>>>

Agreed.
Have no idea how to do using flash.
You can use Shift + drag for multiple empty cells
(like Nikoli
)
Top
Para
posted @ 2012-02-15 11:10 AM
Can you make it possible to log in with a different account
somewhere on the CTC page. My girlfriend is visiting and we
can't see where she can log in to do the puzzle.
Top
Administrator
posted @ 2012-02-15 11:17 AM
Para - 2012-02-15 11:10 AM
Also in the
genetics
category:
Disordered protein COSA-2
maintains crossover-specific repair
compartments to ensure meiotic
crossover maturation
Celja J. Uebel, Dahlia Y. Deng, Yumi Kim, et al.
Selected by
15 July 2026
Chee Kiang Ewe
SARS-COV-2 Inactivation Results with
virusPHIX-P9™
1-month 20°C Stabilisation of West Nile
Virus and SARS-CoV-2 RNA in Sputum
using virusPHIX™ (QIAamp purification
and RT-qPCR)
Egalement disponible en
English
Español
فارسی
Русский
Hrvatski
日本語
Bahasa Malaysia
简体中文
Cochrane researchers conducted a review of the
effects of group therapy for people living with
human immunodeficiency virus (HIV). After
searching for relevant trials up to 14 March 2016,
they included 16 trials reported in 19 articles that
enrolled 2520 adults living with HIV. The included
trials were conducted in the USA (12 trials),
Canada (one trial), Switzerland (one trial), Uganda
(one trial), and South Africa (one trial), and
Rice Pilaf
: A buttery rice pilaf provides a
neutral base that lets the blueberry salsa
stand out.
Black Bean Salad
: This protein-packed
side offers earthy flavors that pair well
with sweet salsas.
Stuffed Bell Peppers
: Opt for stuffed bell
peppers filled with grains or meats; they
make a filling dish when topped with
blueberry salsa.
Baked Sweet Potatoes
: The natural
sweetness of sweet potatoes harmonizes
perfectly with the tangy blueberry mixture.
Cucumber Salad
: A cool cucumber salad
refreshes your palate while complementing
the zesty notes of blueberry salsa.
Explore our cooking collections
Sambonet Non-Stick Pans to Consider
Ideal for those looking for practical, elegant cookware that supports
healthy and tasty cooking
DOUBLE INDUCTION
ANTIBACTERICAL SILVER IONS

<<<

- **Exercise instructions**:
Will you return exactly the lines above from the one with "posted @ 2012-02-15 11:10 AM" down to the one with "Disordered protein COSA-2", counting both as part of the range?

- **Exercise answer**:
posted @ 2012-02-15 11:10 AM
Can you make it possible to log in with a different account
somewhere on the CTC page. My girlfriend is visiting and we
can't see where she can log in to do the puzzle.
Top
Administrator
posted @ 2012-02-15 11:17 AM
Para - 2012-02-15 11:10 AM
Also in the
genetics
category:
Disordered protein COSA-2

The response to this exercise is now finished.